TASK: Count every line below that contains "controller", then give that count and nothing else.

** Opening DATA FOR THE TASK block **

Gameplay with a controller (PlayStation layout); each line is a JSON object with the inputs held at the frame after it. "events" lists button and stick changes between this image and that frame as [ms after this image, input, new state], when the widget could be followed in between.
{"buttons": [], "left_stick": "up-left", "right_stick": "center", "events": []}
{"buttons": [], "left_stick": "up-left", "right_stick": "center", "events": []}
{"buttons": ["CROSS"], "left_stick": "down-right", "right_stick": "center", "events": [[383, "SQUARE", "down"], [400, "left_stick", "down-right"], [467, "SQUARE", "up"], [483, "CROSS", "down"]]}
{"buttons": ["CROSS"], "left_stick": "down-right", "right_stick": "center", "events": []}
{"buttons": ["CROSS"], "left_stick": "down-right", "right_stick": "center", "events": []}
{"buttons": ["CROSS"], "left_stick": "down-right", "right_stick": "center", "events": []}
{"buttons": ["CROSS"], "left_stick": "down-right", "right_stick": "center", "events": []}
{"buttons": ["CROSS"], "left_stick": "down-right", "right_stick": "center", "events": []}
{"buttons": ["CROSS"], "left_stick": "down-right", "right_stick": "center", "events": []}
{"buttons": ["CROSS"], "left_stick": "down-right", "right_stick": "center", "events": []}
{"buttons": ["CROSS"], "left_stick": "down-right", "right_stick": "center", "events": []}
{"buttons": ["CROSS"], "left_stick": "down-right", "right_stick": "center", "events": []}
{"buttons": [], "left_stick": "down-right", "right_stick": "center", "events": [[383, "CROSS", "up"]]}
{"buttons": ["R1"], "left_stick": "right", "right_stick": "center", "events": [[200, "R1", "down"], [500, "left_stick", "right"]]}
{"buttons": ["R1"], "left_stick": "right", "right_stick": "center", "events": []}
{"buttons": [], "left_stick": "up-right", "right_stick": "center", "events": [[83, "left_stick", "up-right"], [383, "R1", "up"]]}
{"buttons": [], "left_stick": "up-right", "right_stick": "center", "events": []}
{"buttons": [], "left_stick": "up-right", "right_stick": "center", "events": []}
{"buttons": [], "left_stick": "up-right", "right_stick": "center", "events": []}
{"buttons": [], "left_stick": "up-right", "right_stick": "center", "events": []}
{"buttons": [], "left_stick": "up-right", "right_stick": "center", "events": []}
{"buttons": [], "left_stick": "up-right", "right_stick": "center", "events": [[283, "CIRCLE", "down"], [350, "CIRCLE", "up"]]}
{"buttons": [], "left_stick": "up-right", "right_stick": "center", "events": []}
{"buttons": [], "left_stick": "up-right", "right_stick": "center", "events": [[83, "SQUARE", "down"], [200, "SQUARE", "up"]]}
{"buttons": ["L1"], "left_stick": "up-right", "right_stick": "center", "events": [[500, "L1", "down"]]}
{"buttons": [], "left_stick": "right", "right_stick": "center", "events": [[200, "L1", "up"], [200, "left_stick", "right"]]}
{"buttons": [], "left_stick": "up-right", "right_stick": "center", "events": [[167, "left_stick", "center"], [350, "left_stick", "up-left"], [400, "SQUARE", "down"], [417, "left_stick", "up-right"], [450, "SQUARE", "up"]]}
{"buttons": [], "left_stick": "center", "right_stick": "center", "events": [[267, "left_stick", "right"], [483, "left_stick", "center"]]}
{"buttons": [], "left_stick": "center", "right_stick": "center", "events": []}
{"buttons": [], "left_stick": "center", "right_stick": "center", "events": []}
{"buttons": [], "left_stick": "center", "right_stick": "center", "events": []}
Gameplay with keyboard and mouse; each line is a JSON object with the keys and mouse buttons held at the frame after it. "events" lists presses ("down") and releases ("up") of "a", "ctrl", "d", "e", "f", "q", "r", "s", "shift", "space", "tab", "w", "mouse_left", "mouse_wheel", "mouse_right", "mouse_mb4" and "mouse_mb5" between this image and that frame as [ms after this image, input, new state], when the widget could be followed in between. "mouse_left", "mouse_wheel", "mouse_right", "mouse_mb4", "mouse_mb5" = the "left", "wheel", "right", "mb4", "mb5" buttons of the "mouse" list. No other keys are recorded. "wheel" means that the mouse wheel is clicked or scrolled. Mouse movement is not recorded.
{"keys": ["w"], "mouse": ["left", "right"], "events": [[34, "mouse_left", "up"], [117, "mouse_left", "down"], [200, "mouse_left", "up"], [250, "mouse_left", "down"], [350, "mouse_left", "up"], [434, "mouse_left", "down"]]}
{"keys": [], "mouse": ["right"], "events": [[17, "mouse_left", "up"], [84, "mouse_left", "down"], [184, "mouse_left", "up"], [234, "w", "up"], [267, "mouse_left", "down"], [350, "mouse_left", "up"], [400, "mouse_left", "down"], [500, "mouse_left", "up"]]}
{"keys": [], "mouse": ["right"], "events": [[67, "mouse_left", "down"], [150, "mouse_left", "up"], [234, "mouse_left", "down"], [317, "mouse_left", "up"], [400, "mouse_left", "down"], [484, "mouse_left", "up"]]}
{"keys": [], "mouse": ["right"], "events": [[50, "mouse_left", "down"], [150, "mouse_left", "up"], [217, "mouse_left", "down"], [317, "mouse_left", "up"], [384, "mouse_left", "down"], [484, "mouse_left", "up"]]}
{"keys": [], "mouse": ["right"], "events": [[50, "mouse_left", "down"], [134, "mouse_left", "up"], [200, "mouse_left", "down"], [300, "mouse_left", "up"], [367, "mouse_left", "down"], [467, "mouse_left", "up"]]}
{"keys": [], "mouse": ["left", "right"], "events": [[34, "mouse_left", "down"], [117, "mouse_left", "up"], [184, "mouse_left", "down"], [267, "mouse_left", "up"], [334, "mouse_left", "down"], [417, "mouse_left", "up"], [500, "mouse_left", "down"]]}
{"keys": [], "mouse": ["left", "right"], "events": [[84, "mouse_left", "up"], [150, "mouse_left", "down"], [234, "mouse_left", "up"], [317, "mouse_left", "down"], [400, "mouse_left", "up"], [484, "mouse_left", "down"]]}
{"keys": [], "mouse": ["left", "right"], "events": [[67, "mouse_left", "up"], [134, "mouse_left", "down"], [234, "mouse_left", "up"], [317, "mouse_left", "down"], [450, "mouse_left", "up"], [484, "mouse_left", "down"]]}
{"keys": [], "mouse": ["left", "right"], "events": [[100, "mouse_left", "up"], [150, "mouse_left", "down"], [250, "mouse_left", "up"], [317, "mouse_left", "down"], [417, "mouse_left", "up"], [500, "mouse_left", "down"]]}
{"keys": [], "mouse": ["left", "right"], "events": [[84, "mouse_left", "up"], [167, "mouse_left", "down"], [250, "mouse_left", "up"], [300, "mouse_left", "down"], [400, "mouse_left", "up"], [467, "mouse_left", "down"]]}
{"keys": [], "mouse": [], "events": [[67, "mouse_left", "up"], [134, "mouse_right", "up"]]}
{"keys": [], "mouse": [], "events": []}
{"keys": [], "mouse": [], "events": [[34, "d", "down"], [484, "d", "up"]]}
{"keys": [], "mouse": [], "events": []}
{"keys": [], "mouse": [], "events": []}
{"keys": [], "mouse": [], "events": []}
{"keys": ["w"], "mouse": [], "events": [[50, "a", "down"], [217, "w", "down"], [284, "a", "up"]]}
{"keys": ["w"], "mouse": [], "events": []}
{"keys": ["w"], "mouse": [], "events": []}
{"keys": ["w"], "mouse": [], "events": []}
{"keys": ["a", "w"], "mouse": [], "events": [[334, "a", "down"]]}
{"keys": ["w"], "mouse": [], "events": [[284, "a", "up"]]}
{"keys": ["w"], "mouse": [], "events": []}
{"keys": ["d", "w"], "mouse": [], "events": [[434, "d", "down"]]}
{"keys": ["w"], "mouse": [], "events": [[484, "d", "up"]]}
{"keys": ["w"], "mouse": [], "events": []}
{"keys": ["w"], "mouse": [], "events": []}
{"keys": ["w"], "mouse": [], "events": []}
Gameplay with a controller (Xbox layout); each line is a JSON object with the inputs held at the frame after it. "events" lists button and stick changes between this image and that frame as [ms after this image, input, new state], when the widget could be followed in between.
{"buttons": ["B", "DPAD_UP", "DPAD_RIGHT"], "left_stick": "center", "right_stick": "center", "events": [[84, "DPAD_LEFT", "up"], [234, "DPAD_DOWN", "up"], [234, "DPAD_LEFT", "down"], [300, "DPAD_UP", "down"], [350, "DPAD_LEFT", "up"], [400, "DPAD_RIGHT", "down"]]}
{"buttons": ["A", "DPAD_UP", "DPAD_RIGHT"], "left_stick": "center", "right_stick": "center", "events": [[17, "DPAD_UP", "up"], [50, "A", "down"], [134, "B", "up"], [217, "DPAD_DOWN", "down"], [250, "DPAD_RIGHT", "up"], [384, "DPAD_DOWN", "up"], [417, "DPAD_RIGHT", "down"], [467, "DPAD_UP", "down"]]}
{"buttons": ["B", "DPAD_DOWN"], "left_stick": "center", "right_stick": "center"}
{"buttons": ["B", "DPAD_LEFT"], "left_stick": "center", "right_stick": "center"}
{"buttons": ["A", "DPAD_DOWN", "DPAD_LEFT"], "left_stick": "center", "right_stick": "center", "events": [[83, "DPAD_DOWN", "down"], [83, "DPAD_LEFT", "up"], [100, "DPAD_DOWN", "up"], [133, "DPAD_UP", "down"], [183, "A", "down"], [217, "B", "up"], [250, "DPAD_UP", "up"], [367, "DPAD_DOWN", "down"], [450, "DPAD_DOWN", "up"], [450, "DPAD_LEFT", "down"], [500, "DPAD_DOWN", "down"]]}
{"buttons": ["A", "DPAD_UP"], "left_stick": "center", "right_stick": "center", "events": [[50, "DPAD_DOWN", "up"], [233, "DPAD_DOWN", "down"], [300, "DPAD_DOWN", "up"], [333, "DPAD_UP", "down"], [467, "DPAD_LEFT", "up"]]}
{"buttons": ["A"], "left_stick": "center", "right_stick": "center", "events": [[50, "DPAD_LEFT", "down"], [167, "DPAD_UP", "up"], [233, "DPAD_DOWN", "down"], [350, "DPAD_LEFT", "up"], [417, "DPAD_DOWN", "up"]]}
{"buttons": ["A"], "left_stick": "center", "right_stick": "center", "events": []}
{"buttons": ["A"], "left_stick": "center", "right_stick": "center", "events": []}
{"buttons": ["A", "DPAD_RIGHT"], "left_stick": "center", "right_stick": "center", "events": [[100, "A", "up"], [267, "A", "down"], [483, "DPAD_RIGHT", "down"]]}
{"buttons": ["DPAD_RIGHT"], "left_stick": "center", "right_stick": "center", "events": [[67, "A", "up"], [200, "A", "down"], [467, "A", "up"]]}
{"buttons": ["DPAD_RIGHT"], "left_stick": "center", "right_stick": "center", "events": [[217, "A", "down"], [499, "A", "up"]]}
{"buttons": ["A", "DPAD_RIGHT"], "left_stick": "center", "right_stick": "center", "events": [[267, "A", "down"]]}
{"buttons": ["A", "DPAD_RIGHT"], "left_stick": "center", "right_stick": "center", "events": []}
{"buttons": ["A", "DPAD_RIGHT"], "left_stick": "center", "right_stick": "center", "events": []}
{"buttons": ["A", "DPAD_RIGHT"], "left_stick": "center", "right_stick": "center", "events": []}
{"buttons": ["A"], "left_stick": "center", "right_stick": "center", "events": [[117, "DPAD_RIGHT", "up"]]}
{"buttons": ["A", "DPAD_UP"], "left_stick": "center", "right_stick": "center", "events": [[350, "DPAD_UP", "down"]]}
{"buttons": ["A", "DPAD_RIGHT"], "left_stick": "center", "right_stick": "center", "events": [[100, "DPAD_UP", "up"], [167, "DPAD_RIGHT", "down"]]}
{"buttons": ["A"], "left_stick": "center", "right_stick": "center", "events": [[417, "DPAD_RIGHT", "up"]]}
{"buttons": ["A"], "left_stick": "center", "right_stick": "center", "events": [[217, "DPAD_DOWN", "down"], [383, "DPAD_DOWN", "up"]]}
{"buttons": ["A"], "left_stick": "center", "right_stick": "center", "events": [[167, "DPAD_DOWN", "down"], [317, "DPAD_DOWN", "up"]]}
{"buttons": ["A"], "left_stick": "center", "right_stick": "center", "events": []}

** Closing DATA FOR THE TASK block **

EXERCISE RESULT: 2